How often do we as a society use weight, shape, or size as a proxy for someone’s worth? Answer: Often. Comments about our bodies and other people’s bodies are so commonplace that they can be overheard in nearly every generation’s conversations. Teenagers admire each other for being thin or criticize themselves or others for being fat. Adults endlessly complement others on their successful weight loss. Dinner table conversations about how “so and so” has gained weight since the last class reunion are commonplace. Even pregnant and postpartum women’s bodies are prone to receiving “flattering” (or not so flattering) comments about their size. For many, these comments are so automatic or even well intentioned that their effect goes unquestioned. And yet, the damage is done. It’s time to address weight bias, rethinking the way we talk about these things or why we feel the need to comment on them at all, because:

  1. You may have no idea why the person looks the way they do. The girl you see as having the ideal body may have starved their way to it. The man who has lost so much weight may be exercising excessively or eating very restrictively (i.e. disordered eating). The woman who has gained weight might be dealing with the effects of a health condition or a necessary medication. Complementing or judging someone based on weight or size runs the risk of reinforcing unhealthy behavior or causing body shame.
  2. Others are listening. That lovely compliment on someone’s weight loss? Overheard by your daughter, sister, friend. That comment on how only people of a certain body type should wear that clothing item? Again, overheard by your loved ones. These comments systematically become ingrained in our minds, reinforcing the belief that size matters. Comment by comment, we are taught that “if you want to be liked, or at the very least not be the object of others’ judgements, you need to be small.”
  3. Weight, shape, and size are not accurate indicators of health. Contrary to popular belief, small does not equal healthy and large does not equal unhealthy. It’s time that our conversations caught up to science.
  4. Weight, shape, and size are not indicators of intelligence, work ethic, fitness, or even eating habits. To focus on this as the way we rate people, or the facet of their being we comment on, is insanely random and truly a reflection of our society rather than any actual truth. And, to focus on size alone, simultaneously does a huge disservice to someone’s far more meaningful qualities.

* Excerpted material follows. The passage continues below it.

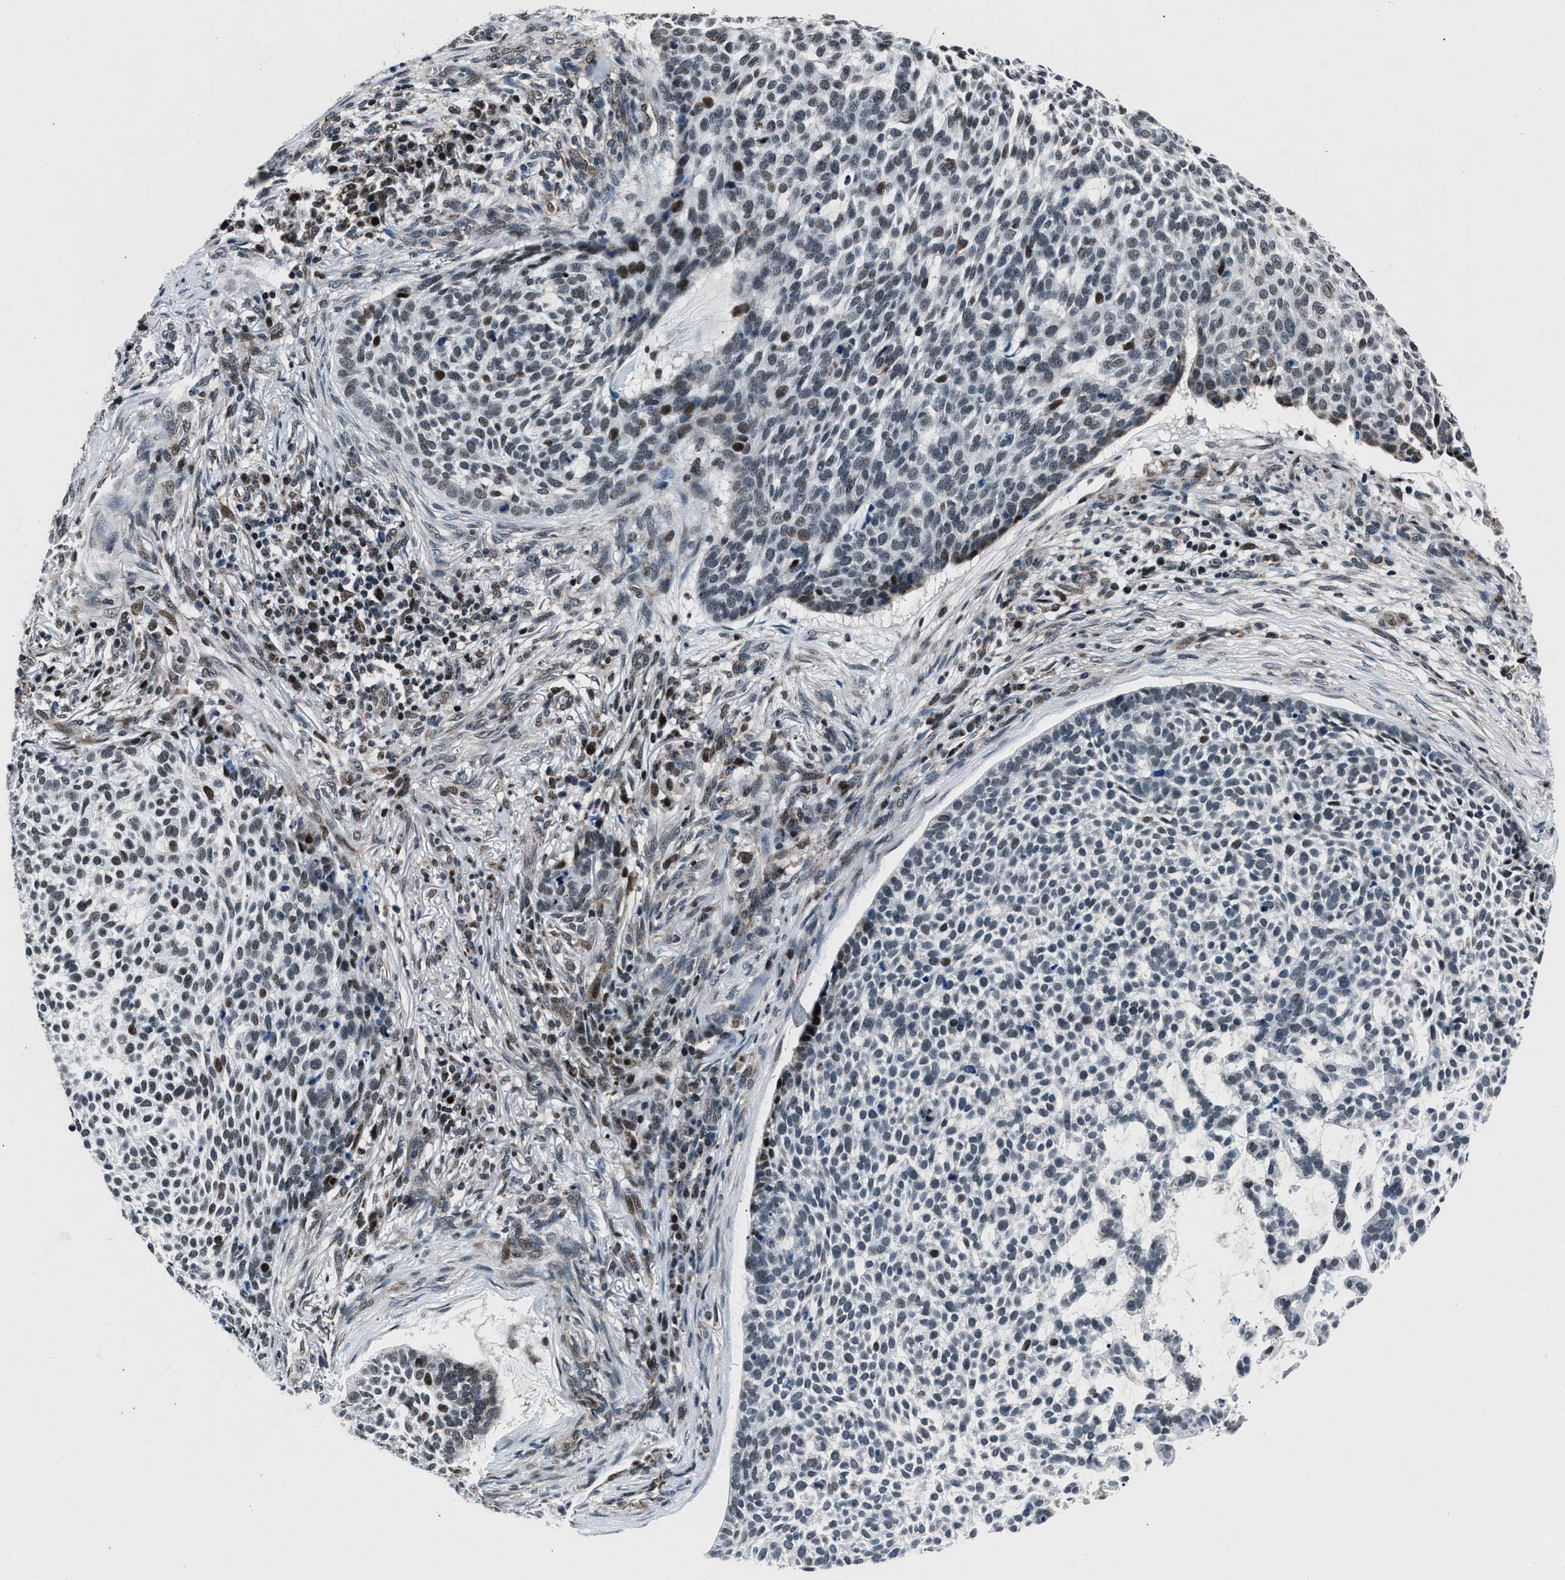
{"staining": {"intensity": "weak", "quantity": "<25%", "location": "nuclear"}, "tissue": "skin cancer", "cell_type": "Tumor cells", "image_type": "cancer", "snomed": [{"axis": "morphology", "description": "Basal cell carcinoma"}, {"axis": "topography", "description": "Skin"}], "caption": "This is an IHC image of human skin cancer. There is no expression in tumor cells.", "gene": "PRRC2B", "patient": {"sex": "female", "age": 64}}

All of that being said, it’s time to take a good honest look at ourselves. If you are aware that you make comments about physical appearance (or think these things), it’s time to gently ask yourself why. Where and from whom did you receive messages about physical appearance? Who in your life do you need to find new ways of appreciating? Is there anyone you have put into a certain box unfairly?

When we know better, we can do better. Let’s create a world where our children aren’t afraid of their growing bodies, where people look forward to seeing longtime friends without fear of judgment, where people don’t dread riding on airplanes with judgmental strangers. Let’s create a world where we build each other up based on meaningful things. My clients deserve this, you deserve this, and I deserve this.